Lending Club Corp
Lending Club Corp. (NYSE:LC) stock price soared more than 60 percent during its initial public offering (IPO) on Thursday to $25.44 in early trading, valuing the company at more than $9 billion. Reuters/Brendan McDermid

Citigroup told US regulators last week it was not willing to support troubled marketplace lender Lending Club after its CEO stepped down following a botched sale of loans.

In a May 12 memo seen by International Financing Review (IFR), Citigroup said it had declined a request from Jefferies, an investment bank, to back Lending Club after CEO Renaud Laplanche resigned three days earlier.

"Jefferies has requested that Citi be supportive of Lending Club in order to calm the markets," said the memo, which further said the bank was temporarily freezing exposure to online lenders.

"While Citi believes that overall due diligence and lending quality of Lending Club is good, it is ... investigating the situation and is not yet prepared to do this," it said.

It was not specifically clear from the memo, which recorded the minutes of a call with the Office of the Comptroller of the Currency, a US banking regulator, what kind of support Jefferies was seeking from Citigroup.

According to the memo, Citigroup told the OCC that it believed Lending Club "has sufficient liquidity to carry it through the next few weeks".

Calls and voicemail left by IFR for the Citigroup bankers were not answered. The OCC declined to comment on behalf of the OCC staff. Citigroup, Jefferies and the OCC declined to comment on the content of the memo.

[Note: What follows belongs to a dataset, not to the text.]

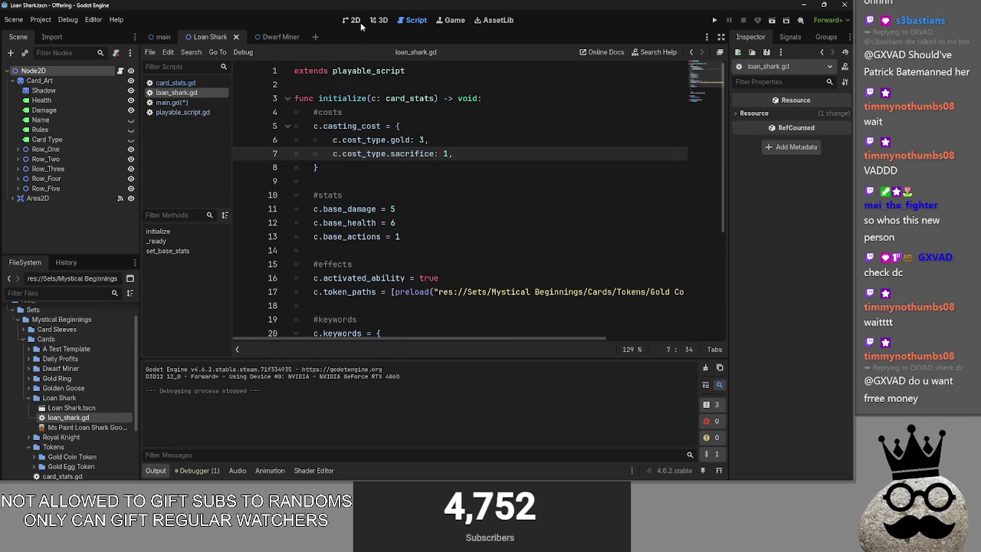
left_click(359, 22)
left_click(416, 20)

The SEC also declined to comment.

In a statement to IFR, acting Lending Club CEO Scott Sanborn said the company was in a "strong financial position" with US$900m in cash and a US$120m line of credit.

"Our platform continues to operate with existing investors and more returning each day," he said.

Lending Club said in a quarterly SEC filing this week that a number of its large investors had halted investments in its loans in the wake of Laplanche's resignation, which could have a material effect on its performance.

It said it did not know exactly what impact the slowdown in investment will have, or whether the investors will return.

But three sources have told IFR that Lending Club is in talks with banks, hedge funds, money managers and mutual funds about possible financial support.

Troubled Waters

Lending Club's CEO resigned after an internal company probe found that a US$22mn package of loans sold to Jefferies did not meet Jefferies' criteria, sources told IFR. Application dates on some of those loans had been falsified, the company said in a public filing.

Lending Club repurchased those loans at par value, the sources said, but the incident put the spotlight on the relatively new business of peer-to-peer lending.

"I recognize that events occurred on my watch where we failed to meet our high standards," Laplanche told the Wall Street Journal after stepping down.

"While there are disagreements as to the characterization of facts, I accept that the board acted in good faith and did what it believed was right for the company."

Laplanche did not immediately respond to a request for further comment.

Peer-to-peer or marketplace lenders bypass a traditional business of banks by connecting those seeking loans with retail investors willing to provide them.

Companies like Lending Club then often sell packages of the loans to banks that securitize the loans into asset-backed bonds - something Jefferies had been planning to do.

But Jefferies halted plans for a new securitization - a typical way that companies provide fresh capital for themselves - after the falsified loan sale emerged.

Three sources have told IFR that one idea under discussion is for institutional investors to buy Lending Club loans in exchange for an equity stake in the company.

Jefferies has even been engaged as an advisor to Lending Club specifically to seek third-party loan funding, according to another source familiar with the situation.